The natterjack toads - famous Sefton residents on this coast were completely put off their croak by the disturbing noise made by the FA-rtin soles & had to be repatriated down in South Wales on the Mumbles.The National Trust were so incensed that Richard the original inventor & holder of the R-soles patents came up with a modified version of the carbon fibre insert incorporating modulated enharmonic waveguides which not only enhanced the sand clearance feature but reduced the natterjack toad irritation.

The micro-electronic driver module is to this day incorporated into Lotus Engineering's interior sound cancelling technology but F-noseY.
 
Vitesse,

I think that your last post is definately off topic and Herr Grupenfurher Alan who whilst performing his management and coordination of R31 is also a senior member in the dreaded and fearsome STP (Stazi Topic Polizi) and will be along in due course to issue a reprimand. You have but a short time to edit your post to make it "on topic". So wake up and get to it or suffer the consequences.

OAP
 
Kirk,
Apologies from oop North if my last post offended the neo -BBQ sensibilities of your Betreibs Gruppenfurher-unfortunately I omitted to mention that Richard our famous Inventor from the Nelson & Colne valleys not only also holds the patents for the R-soles flipflop system & the FA-rtin development but also the patents for the perhaps his most famous but sadly taken for granted invention,the FA-rtin ventilation holes system incorporated world wide into most "kettle" type BBQ's.

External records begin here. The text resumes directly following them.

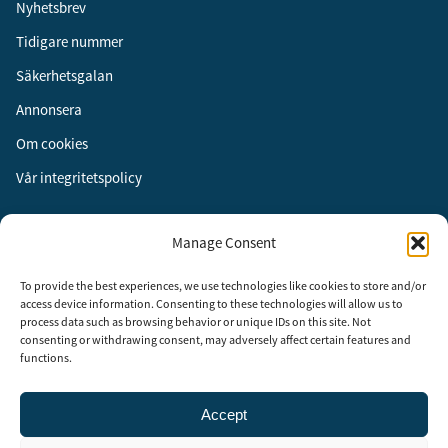
Nyhetsbrev
Tidigare nummer
Säkerhetsgalan
Annonsera
Om cookies
Vår integritetspolicy
Följ oss
Manage Consent
Facebook
To provide the best experiences, we use technologies like cookies to store and/or
Instagram
access device information. Consenting to these technologies will allow us to
process data such as browsing behavior or unique IDs on this site. Not
LinkedIn
consenting or withdrawing consent, may adversely affect certain features and
functions.
Accept
Security Adviser Board
Security Advisory Board, SAB, instiftades av tidningen Aktuell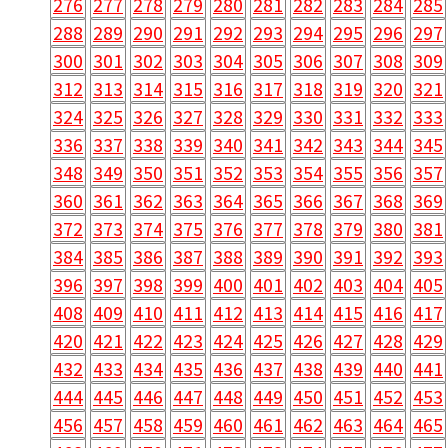
276
277
278
279
280
281
282
283
284
285
288
289
290
291
292
293
294
295
296
297
300
301
302
303
304
305
306
307
308
309
312
313
314
315
316
317
318
319
320
321
324
325
326
327
328
329
330
331
332
333
336
337
338
339
340
341
342
343
344
345
348
349
350
351
352
353
354
355
356
357
360
361
362
363
364
365
366
367
368
369
372
373
374
375
376
377
378
379
380
381
384
385
386
387
388
389
390
391
392
393
396
397
398
399
400
401
402
403
404
405
408
409
410
411
412
413
414
415
416
417
420
421
422
423
424
425
426
427
428
429
432
433
434
435
436
437
438
439
440
441
444
445
446
447
448
449
450
451
452
453
456
457
458
459
460
461
462
463
464
465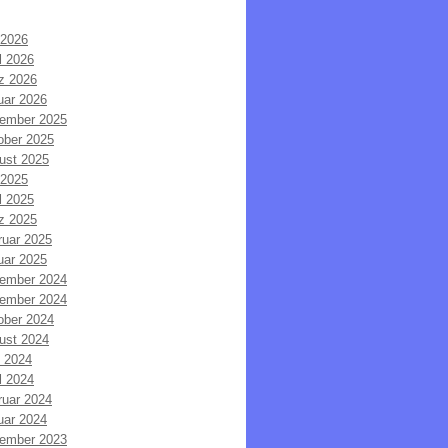
 2026
l 2026
z 2026
uar 2026
ember 2025
ober 2025
ust 2025
 2025
l 2025
z 2025
ruar 2025
uar 2025
ember 2024
ember 2024
ober 2024
ust 2024
i 2024
l 2024
ruar 2024
uar 2024
ember 2023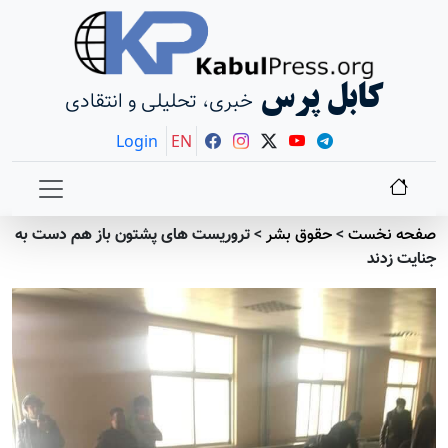
کابل پرس
خبری، تحلیلی و انتقادی
Login
EN
صفحه نخست
>
حقوق بشر
>
تروریست های پشتون باز هم دست به
جنایت زدند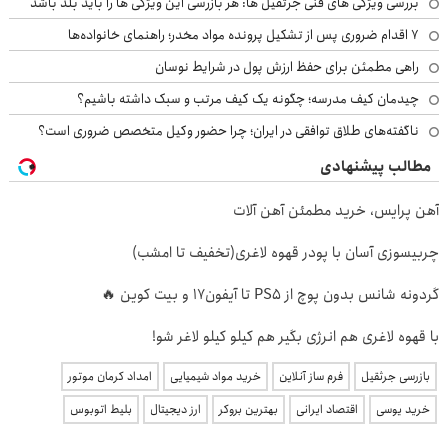
بررسی ویژگی های فنی جرثقیل ها: هر بازرسی این ویژگی ها را باید بلد باشد
۷ اقدام ضروری پس از تشکیل پرونده مواد مخدر؛ راهنمای خانواده‌ها
راهی مطمئن برای حفظ ارزش پول در شرایط نوسان
چیدمان کیف مدرسه؛ چگونه یک کیف مرتب و سبک داشته باشیم؟
ناگفته‌های طلاق توافقی در ایران؛ چرا حضور وکیل متخصص ضروری است؟
مطالب پیشنهادی
آهن پرایس، خرید مطمئن آهن آلات
چربیسوزی آسان با پودر قهوه لاغری(تخفیف تا امشب)
گردونه شانس بدون پوچ از PS5 تا آیفون17 و بیت کوین 🔥
با قهوه لاغری هم انرژی بگیر هم کیلو کیلو لاغر شو!
بازرسی جرثقیل
فرم ساز آنلاین
خرید مواد شیمیایی
امداد کرمان موتور
خرید یوسی
اقتصاد ایرانی
بهترین بروکر
ارز دیجیتال
بلیط اتوبوس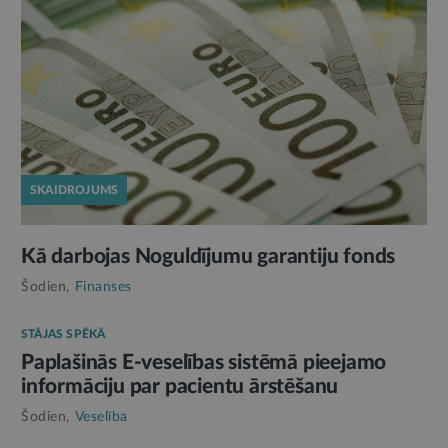
SKAIDROJUMS
Kā darbojas Noguldījumu garantiju fonds
Šodien,
Finanses
STĀJAS SPĒKĀ
Paplašinās E-veselības sistēmā pieejamo
informāciju par pacientu ārstēšanu
Šodien,
Veselība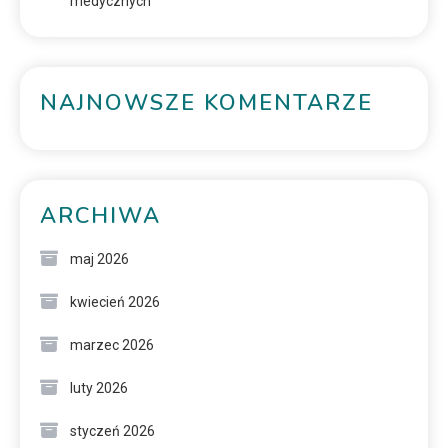
medycznych
NAJNOWSZE KOMENTARZE
ARCHIWA
maj 2026
kwiecień 2026
marzec 2026
luty 2026
styczeń 2026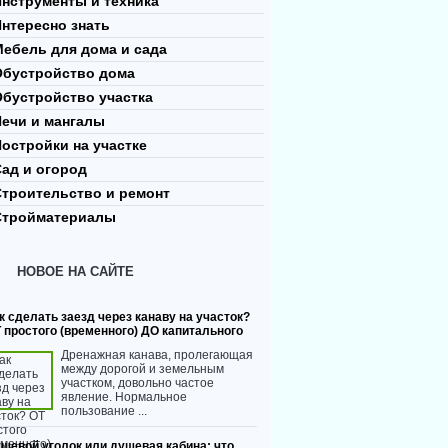
нструменты и техника
нтересно знать
ебель для дома и сада
Обустройство дома
Обустройство участка
Печи и мангалы
остройки на участке
ад и огород
Строительство и ремонт
Стройматериалы
НОВОЕ НА САЙТЕ
к сделать заезд через канаву на участок?
 простого (временного) ДО капитального
Дренажная канава, пролегающая
между дорогой и земельным
участком, довольно частое
явление. Нормальное
пользование ...
шевой уголок или душевая кабина: что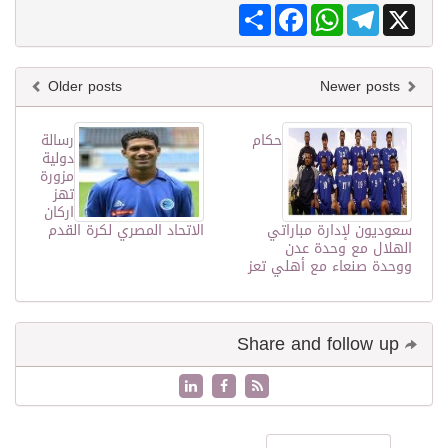
Share
Facebook
WhatsApp
Telegram
X
Older posts
Newer posts
حكام
رسالة
دولية
مزورة
تهز
اركان
سعوديون لإدارة مباراتي
الاتحاد المصري لكرة القدم
الهلال مع وحدة عدن
ووحدة صنعاء مع أهلي تعز
Share and follow up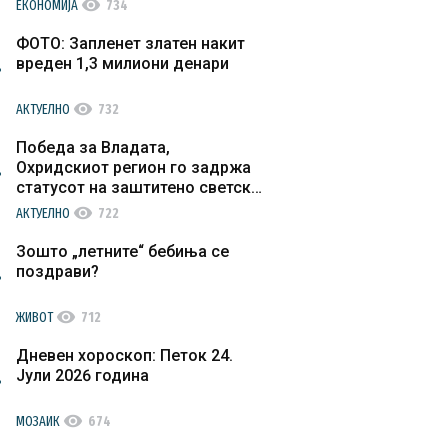
visibility
ЕКОНОМИЈА
734
ФОТО: Запленет златен накит
вреден 1,3 милиони денари
visibility
АКТУЕЛНО
732
Победа за Владата,
Охридскиот регион го задржа
статусот на заштитено светско
културно наследство
visibility
АКТУЕЛНО
722
Зошто „летните“ бебиња се
поздрави?
visibility
ЖИВОТ
712
Дневен хороскоп: Петок 24.
Јули 2026 година
visibility
МОЗАИК
674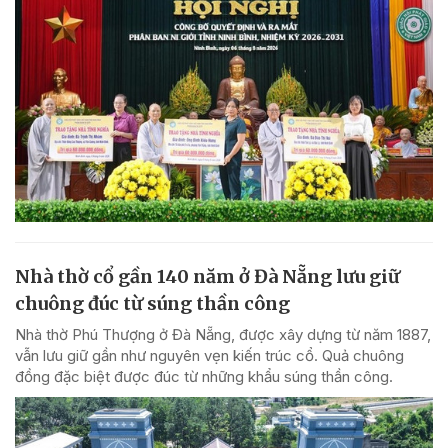
Nhà thờ cổ gần 140 năm ở Đà Nẵng lưu giữ
chuông đúc từ súng thần công
Nhà thờ Phú Thượng ở Đà Nẵng, được xây dựng từ năm 1887,
vẫn lưu giữ gần như nguyên vẹn kiến trúc cổ. Quả chuông
đồng đặc biệt được đúc từ những khẩu súng thần công.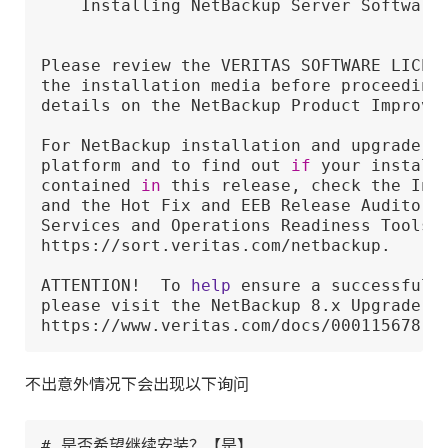
    Installing NetBackup Server Software

Please review the VERITAS SOFTWARE LICENS
the installation media before proceeding.
details on the NetBackup Product Improvem
For NetBackup installation and upgrade in
platform and to find out 
if
 your installe
contained 
in
 this release, check the Inst
and the Hot Fix and EEB Release Auditor, 
Services and Operations Readiness Tools (
https://sort.veritas.com/netbackup.

ATTENTION!  To 
help
 ensure a successful u
please visit the NetBackup 8.x Upgrade Po
https://www.veritas.com/docs/000115678.
不出意外情况下会出现以下询问
# 是否希望继续安装？【是】
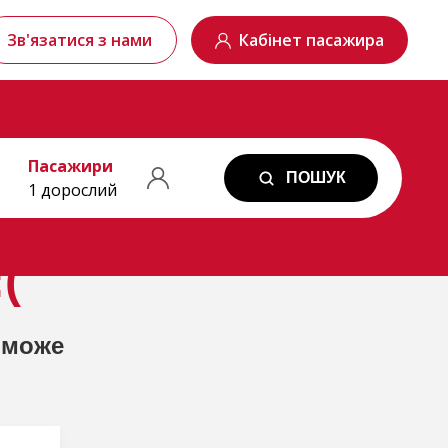
Зв'язатися з нами
Кабінет пасажира
Пасажири
ПОШУК
1 дорослий
(
 може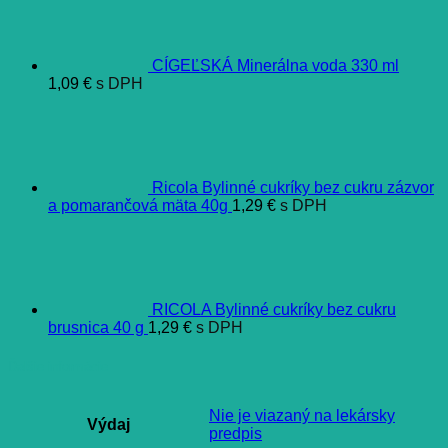
CÍGEĽSKÁ Minerálna voda 330 ml
1,09
€
s DPH
Ricola Bylinné cukríky bez cukru zázvor
a pomarančová mäta 40g
1,29
€
s DPH
RICOLA Bylinné cukríky bez cukru
brusnica 40 g
1,29
€
s DPH
Ďalšie informácie
Nie je viazaný na lekársky
Výdaj
predpis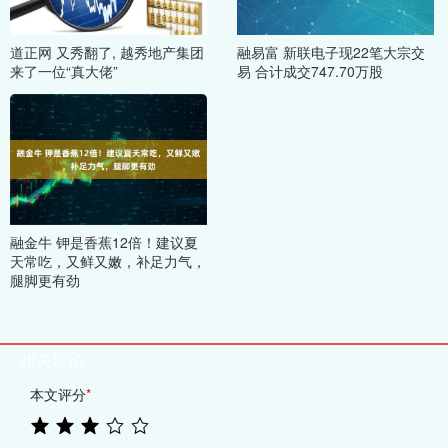
道正网 又秀翻了, 越秀地产集团
融易富 新联电子现22笔大宗交
来了一位“真大佬”
易 合计成交747.70万股
融金牛 钾是香蕉12倍！建议夏
天常吃，又鲜又嫩，补足力气，
腿脚更有劲
相关评论
本文评分
*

He has however most sensibly declined to take any credit for holes found in some "kettle" type pistons but has been pleased to receive vast royalties for the holes found in most brands of smart mobile phone covers-under his FFS-brand.
 
What's happened to the weather, definitely not BBQ weather (still on topic).
I think I might have an answer. Kirk and his Old Blokes in Fields have been posing top-less at a sacred site ( Cornbury house post BBQ) and have angered the spirits of Porsche past. Obviously the appropriate appeasement was not done ( an drop of oil on the ground and a small cloud of smoke).
I hope this situation is remedied so summer can come back and the r-soles can come out.